At the start of August 2025, the Nairobi Securities Exchange (NSE) introduced one of the most significant reforms in recent years. For decades, investors could only buy or sell shares in blocks of 100, a rule that locked out many Kenyans who found the entry costs too high. Now, with the rule change, anyone can purchase as few as one share.
With the change, ordinary Kenyans can begin their investment journey with just a few shillings, without having to raise hundreds of thousands.
In this article, we look at how much it would cost today if you decided to buy one share from every company listed on the NSE, as well as if you decided to diversify it across various sectors.
As of August 20, 2025, more than 67 companies were listed across various sectors. Mumias Sugar was the cheapest stock at Ksh0.27 while the ABSA New Gold ETF was the most expensive at Ksh4,050.
The cost of buying one share in every listed company would come to about Ksh10,260 based on the prevailing market prices.

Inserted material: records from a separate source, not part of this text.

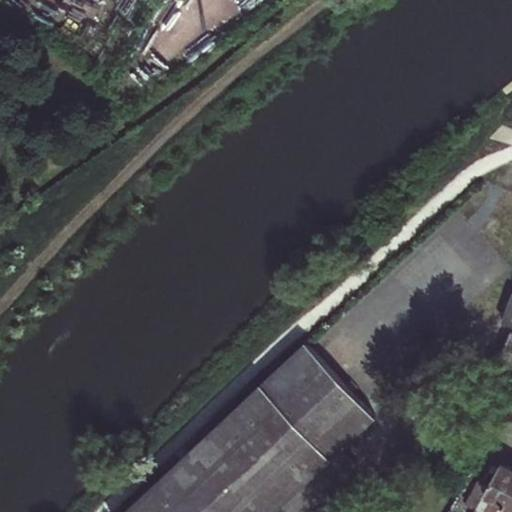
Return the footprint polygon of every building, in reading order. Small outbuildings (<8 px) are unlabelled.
[(511,332),(510,332),(500,364),(511,368),(511,332)] [(374,420),(304,347),(132,511),(313,511),(358,469),(341,453),(374,420)] [(484,511),(498,511),(511,486),(511,471),(500,465),(483,495),(492,500),(484,511)] [(511,511),(511,486),(498,511),(511,511)] [(475,511),(484,511),(492,500),(483,495),(474,511),(475,511)]
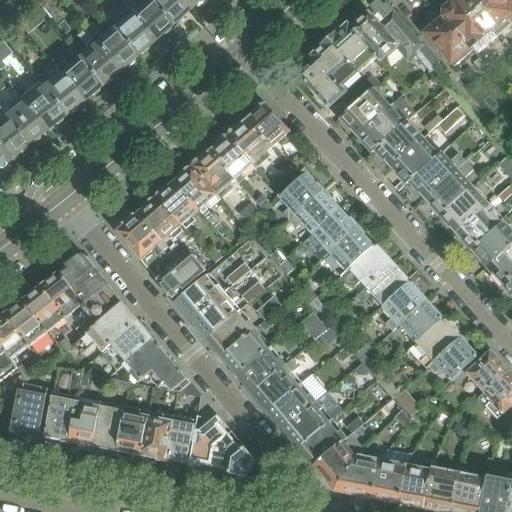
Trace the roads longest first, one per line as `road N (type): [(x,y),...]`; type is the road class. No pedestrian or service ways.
road 1 (residential): [(311,511),(302,486),(64,199)]
road 2 (residential): [(511,345),(244,52)]
road 3 (tertiary): [(64,199),(244,52)]
road 4 (residential): [(153,511),(0,482)]
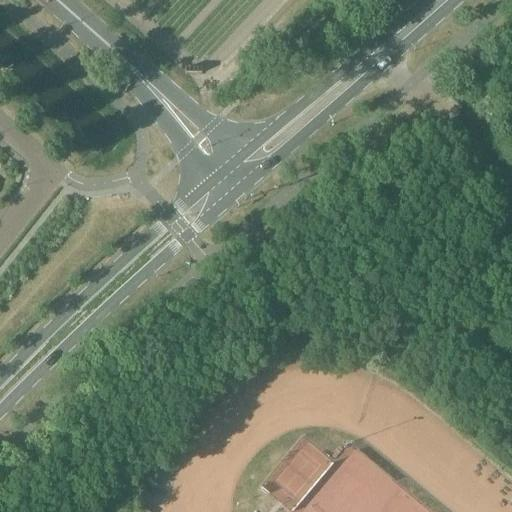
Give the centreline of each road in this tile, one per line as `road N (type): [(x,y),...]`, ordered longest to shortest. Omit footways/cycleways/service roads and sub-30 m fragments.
road 1 (secondary): [(0,402),(231,181)]
road 2 (secondary): [(231,181),(441,0)]
road 3 (tertiary): [(231,181),(137,74),(56,0)]
road 4 (residential): [(0,123),(50,169),(0,233)]
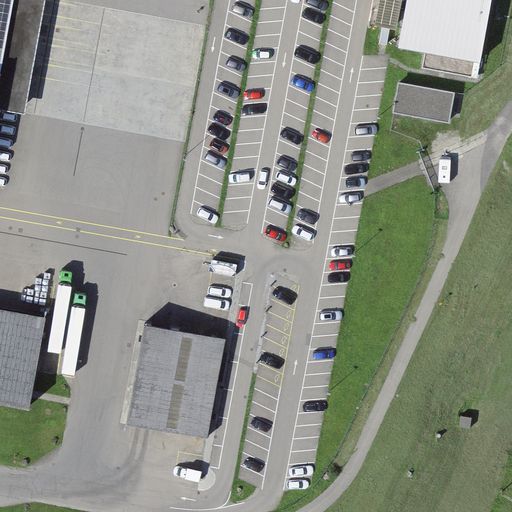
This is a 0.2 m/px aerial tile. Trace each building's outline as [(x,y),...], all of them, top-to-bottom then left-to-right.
[(0,0),(0,146),(7,106),(36,111),(56,2),(47,0),(0,0)] [(499,0),(419,0),(410,47),(486,63),(499,0)] [(455,89),(399,79),(393,110),(450,119),(455,89)] [(49,319),(0,310),(0,397),(34,403),(49,319)] [(227,341),(155,325),(133,423),(204,439),(227,341)]
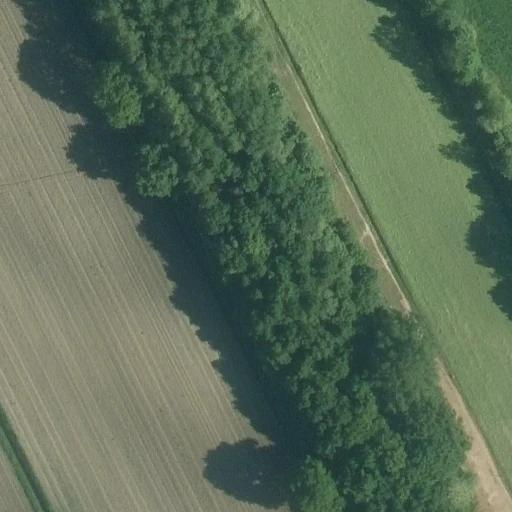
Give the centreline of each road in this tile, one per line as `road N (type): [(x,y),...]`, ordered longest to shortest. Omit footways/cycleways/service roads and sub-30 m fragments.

Under the old rule, you would have needed Ksh1.026 million to buy the same basket, and if you invested the full amount in January, when the total price of a share from each company came to Ksh8,805.19, your investment would, as of August 20, be valued at Ksh1.196 million.
Some of the strongest performers during this period included Sameer Africa, which rose by 441.66 percent from Ksh2.64 to Ksh14.30, and the NSE Plc itself, which was up 119.37 percent.
Different investors often prefer to focus on sectors they understand best, such as banking, agriculture, or manufacturing. Looking at the market through sector lenses reveals interesting trends between January and August 2025.
The banking sector, which includes 11 companies such as Equity, KCB, Absa, and Standard Chartered, would have cost Ksh920.1 to buy one share of each company in August, reflecting a growth of 20.9 percent. Therefore, if you invested Ksh100,000 in this sector in January, you would have ended up with Ksh120,900.
Every listed bank recorded growth in share value during this period except Cooperative Bank, which dropped slightly from Ksh18 to Ksh17.45.
The manufacturing sector, which features companies such as East African Breweries, British American Tobacco, Carbacid, and Unga Group, showed a total cost of Ksh812.21 in August, representing a 16.94 percent growth. If you invested Ksh100,000 in this sector in January, you would have ended up with Ksh116,940.
All companies recorded gains except Mumias Sugar, which remained flat at Ksh0.27.
Energy and petroleum stocks also registered strong performance. Buying one share of each of the four companies in this category, including KenGen, KPLC, Total Energies, and Umeme, would have cost Ksh59.4 on August 20, translating to a 24.31 percent increase. If you invested Ksh100,000 in this sector in January, you would have ended up with Ksh124,310.
The insurance sector saw the most significant growth. One share of each of the six companies, including Britam, CIC Insurance, Jubilee, and Sanlam, would have cost Ksh326.25 in August, representing a sharp increase of 60.13 percent. If you invested Ksh100,000 in this sector in January, you would have ended up with Ksh160,130
The agricultural sector, with companies such as Kakuzi, Sasini, and Williamson Tea, recorded a modest rise. The total cost of one share in each company in August was Ksh1,325.15. This represented a 6.43 percent increase. If you invested Ksh100,000 in this sector in January, you would have ended up with Ksh106,430
All companies in this category grew except Limuru Tea, which fell from Ksh350 to Ksh310.
The one-share rule opens new doors, but as with all investing, caution and strategy remain critical. Here are some key points for prospective investors to keep in mind:
Some companies, especially banks, are reliable in paying dividends. For investors seeking regular income without selling shares, this is an attractive option. Others may focus more on long-term capital appreciation. Decide which strategy works for you.
Before investing, take time to understand the company. What does it do? How is it managed? How much debt does it carry? Thorough research can help you avoid costly mistakes.
Price alone does not tell the full story. A stock might be cheap but risky, or expensive but stable. Tools such as the Price-to-Earnings (P/E) ratio can help you evaluate whether a stock is fairly priced compared to peers.
Some NSE stocks trade very infrequently, meaning you may find it difficult to sell when you need to. Pay attention to trading volumes before committing.
Share prices rise and fall in the short term. Building wealth in the stock market requires patience and a long-term outlook.
Do not put all your money in one company or even in one sector. Diversification spreads risk and increases the chances of steady returns.
The introduction of single-share trading has marked a turning point for the Nairobi Securities Exchange, lowering barriers that once kept many potential investors away. What previously required more than Ksh1 million can now be done with just over Ksh10,000, giving a clear picture of how much the landscape has shifted.
The data between January and August 2025 shows how different sectors and individual counters have moved, from the sharp gains in insurance and energy to the more modest growth in agriculture. Together, these shifts highlight both the opportunities and the risks that come with equity markets.
This adjustment in trading rules signals a more inclusive chapter for the NSE and sets the stage for a broader conversation on how Kenyans engage with listed companies in the years ahead.